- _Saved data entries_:
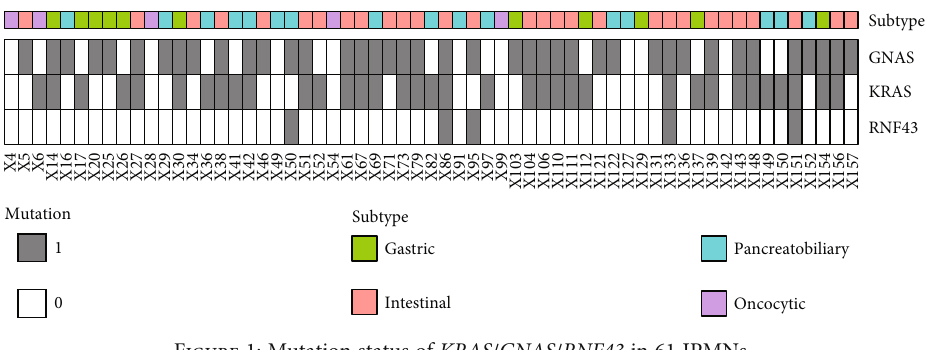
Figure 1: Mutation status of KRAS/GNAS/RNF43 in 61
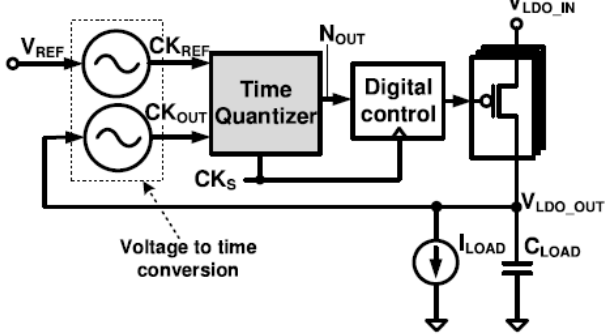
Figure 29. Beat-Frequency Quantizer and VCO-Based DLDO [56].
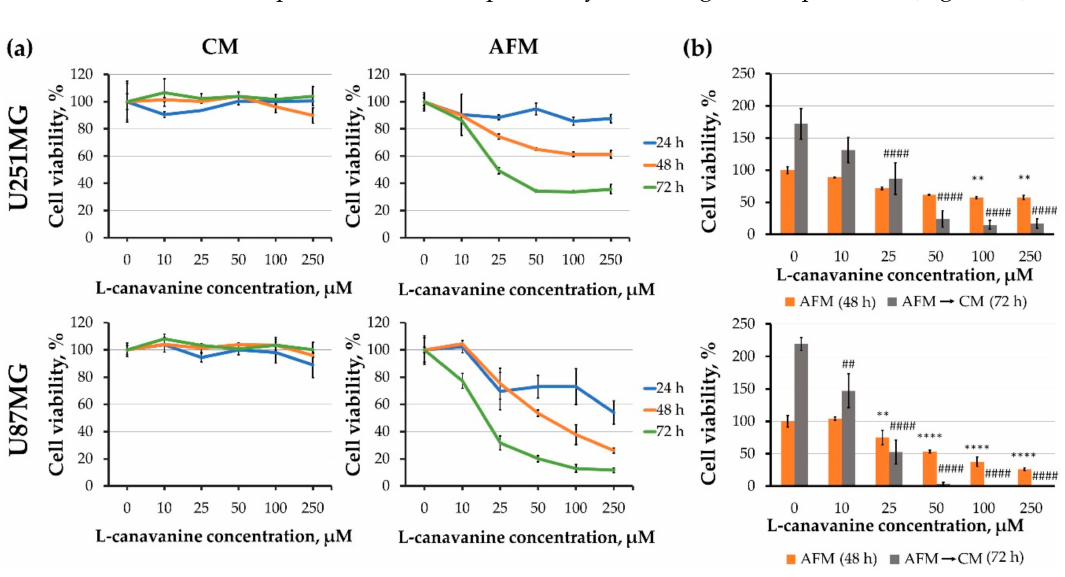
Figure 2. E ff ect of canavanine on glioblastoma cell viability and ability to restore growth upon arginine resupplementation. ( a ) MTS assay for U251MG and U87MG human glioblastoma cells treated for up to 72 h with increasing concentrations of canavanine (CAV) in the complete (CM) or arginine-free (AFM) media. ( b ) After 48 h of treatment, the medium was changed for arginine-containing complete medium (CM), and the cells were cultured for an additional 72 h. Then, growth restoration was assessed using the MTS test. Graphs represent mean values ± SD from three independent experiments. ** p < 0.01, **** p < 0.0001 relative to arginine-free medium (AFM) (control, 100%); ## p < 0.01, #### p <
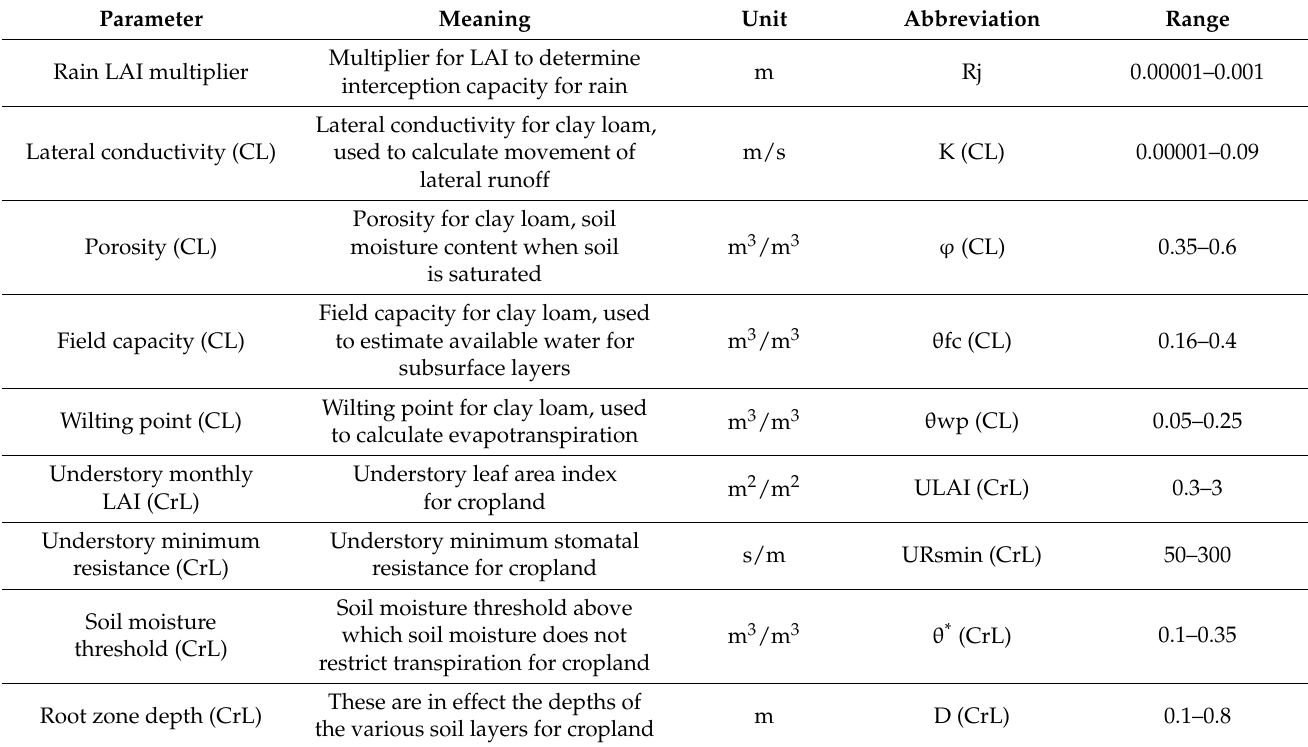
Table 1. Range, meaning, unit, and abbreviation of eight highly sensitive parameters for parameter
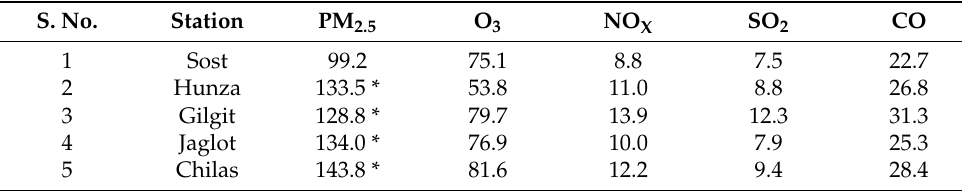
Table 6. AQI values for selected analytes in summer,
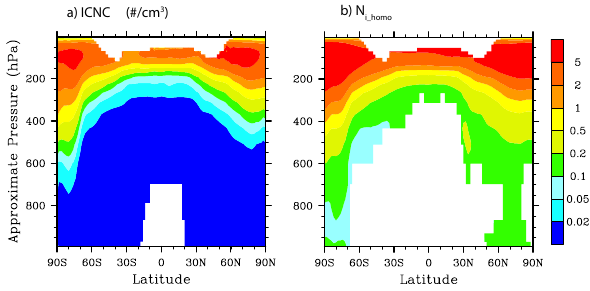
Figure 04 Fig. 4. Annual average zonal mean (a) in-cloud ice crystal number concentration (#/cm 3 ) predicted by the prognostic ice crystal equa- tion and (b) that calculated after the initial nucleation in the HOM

- _Exercise goal_: Filter the records above and return every line that holds the word "Table".

- _Your solution_:
Table 1. Range, meaning, unit, and abbreviation of eight highly sensitive parameters for parameter
Table 6. AQI values for selected analytes in summer,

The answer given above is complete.